By Piper Bayard

My son is a geek. . . . It’s ok. I’m not insulting him. He’s very comfortable with the fact that he is a geek. He knows that geeks, especially those of the engineering variety, have high potential for good lives if they survive high school, and, at 6’7” tall and 260 lbs, he’s having no trouble surviving high school.

I recently had the opportunity to observe a huddle of 16-yr-old boys in their natural habitat (my family room), and as I watched them suck down copious amounts of food while never missing a kill with their gaming controls, I learned things I never would have guessed about boys back when I was a 16-yr-old girl.

The first thing is that 16-yr-old boys – at least the geeky engineering kind – are not ready to date. They didn’t speak much about girls, but what they did say let me know that the trashy girls are creepy to them, and, while they enjoy looking at all the girls and talking with the nice girls, they don’t see themselves as really having a place in their lives for girlfriends at this time. However, if the Victoria’s Secret supermodels wanted to take them in hand and teach them a few things, they would certainly love to be led.

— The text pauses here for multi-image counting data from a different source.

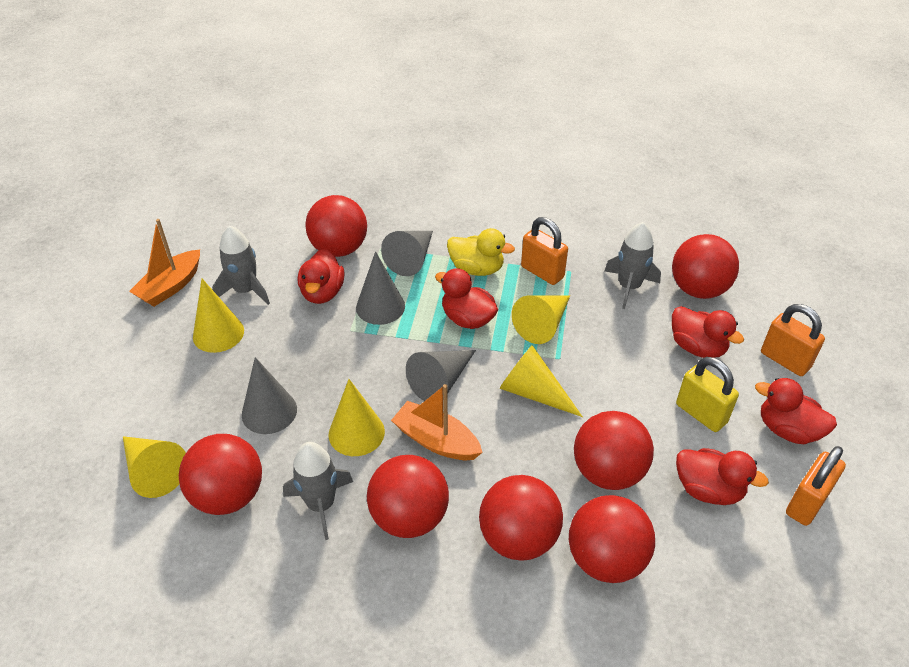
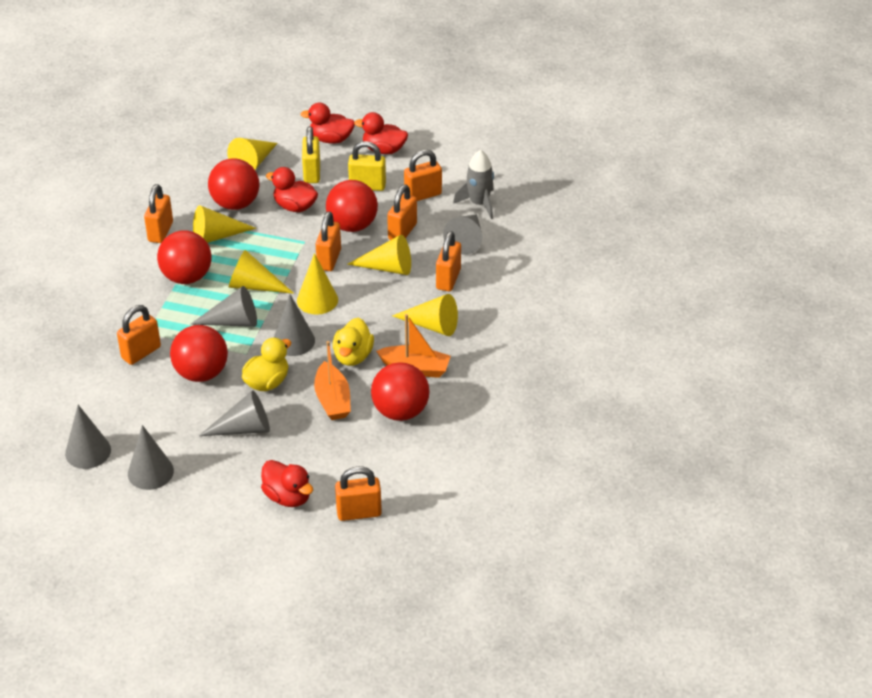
grey cone: 4 -> 6
grey rocket: 3 -> 1
orange padlock: 3 -> 7
red ball: 7 -> 5
red duck: 5 -> 4
yellow cone: 5 -> 6
yellow duck: 1 -> 2
yellow padlock: 1 -> 2

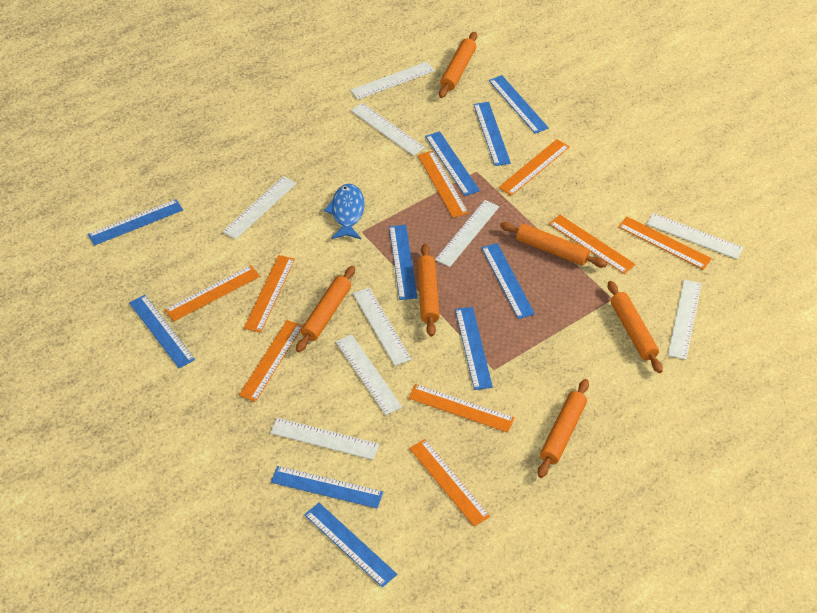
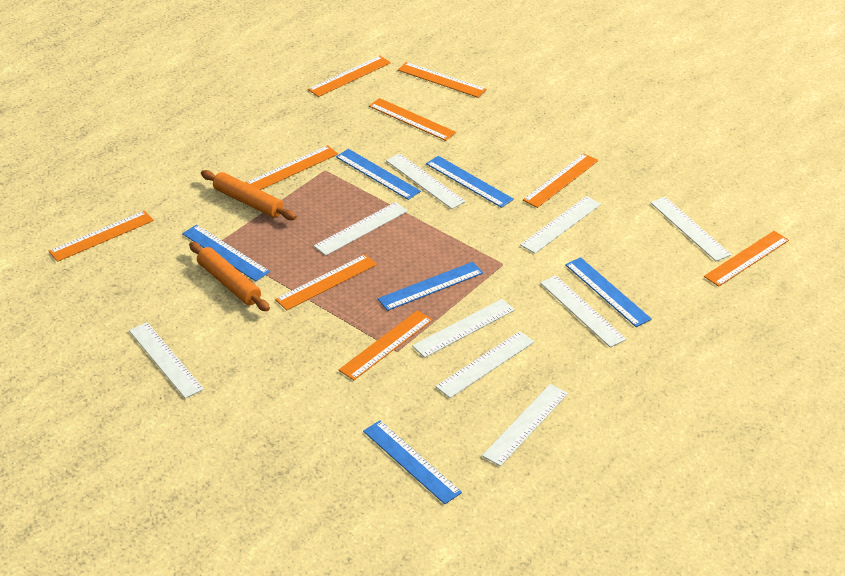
blue fish: 1 -> 0
blue ruler: 10 -> 6
orange rolling pin: 6 -> 2

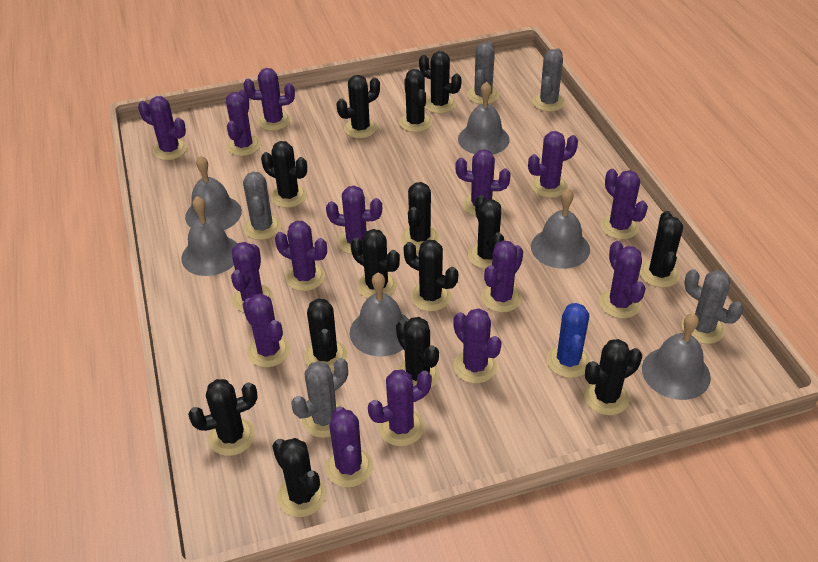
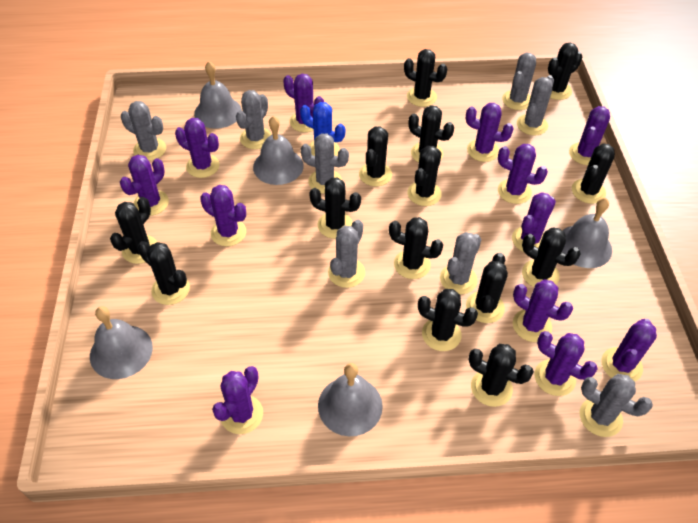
grey bell: 6 -> 5
grey cactus: 5 -> 8
purple cactus: 15 -> 12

They also have some eclectic tastes in music and amusements. Things like Jump, Jump, Jump Like a Kangaroo. It’s just a fun song, and kind of cool. I don’t think I knew what a diggeridoo was until I was at least twenty-five.

Then there’s Nyan Cat, the pop tart with a cat’s head that flies and p**ps rainbows. And the answer to it, Fiesta Dog. A flying taco with a dog’s head that lopes across the sky leaving a sparkly trail of blue stripes.

And let’s not miss the background music to one of their games. This is a piece by Cage the Elephant called Ain’t No Rest for the Wicked. Just in case you’re wondering, Cage the Elephant is a seemingly drunk garage band that somehow wandered into a recording studio, and no one caught them in time to prevent them from making a CD. I actually like a couple of their songs, and the rest of the CD I use to threaten the kids into silence on long road trips.

So back to the party. Excited utterances filled the air that night as the young men were consumed by the games as completely as they were, themselves, consuming our food.

“Screw you, Skippy the Turtle, you camping b*****d.” Apparently, “camping” in a combat video game is fun when you’re doing it, and annoying when anyone else does it.

“I hate these hacking noobs. We’re out of here.” Yes. People actually hack in and cheat in these games.

“Dude. Use the Wunder Waffle.” The Wunder Waffle (a.k.a. Wunderwaffe) is a gun used in Call of Duty that can shoot 15 zombies at a time.

And as for the Yo Mama jokes, I’m pleased to say I only knew about them because one young man is particularly loud, and his voice drifted up to the second floor now and then. The boys were all smiles and polite words when I was hanging out in the kitchen within their sight.

And while I was in the kitchen, I was deeply rewarded as a parent to see what sort of young man my son is becoming, and what wonderful company he keeps. They cleaned up their trash, kept each other in line, and respected our property. Also, there were five of them and only four game controls, but I constantly heard things like, “Two more matches, and we play R’s game,” and, “Here. You take this for a while.” On top of that, and warming my heart, they were all unfailingly courteous with Little Sister.

I confess I used to believe that teens had exactly no redeeming qualities, but now, 18 Cokes, 12 Pepsis, 2 ½ large pizzas, 16 breadsticks, ½ a cake, 2 boxes of Oreos, 1 bag of corn chips, 1 bag of potato chips, 1 pint of dip, 27 sausages, 11 turnovers, ½ gallon of lemonade, 28 honey BBQ boneless wings, and ½ box of Oats ‘n Crème cookies later, I revel in the privilege of getting to know and hang out with such fine human beings.

Young people these days. They’re just not as bad as they’re cracked up to be.

Do you have experience with teens? What do you see of Teen World?

All the best to all of you for avoiding hacking noobs, and watch out for Skippy the Turtle.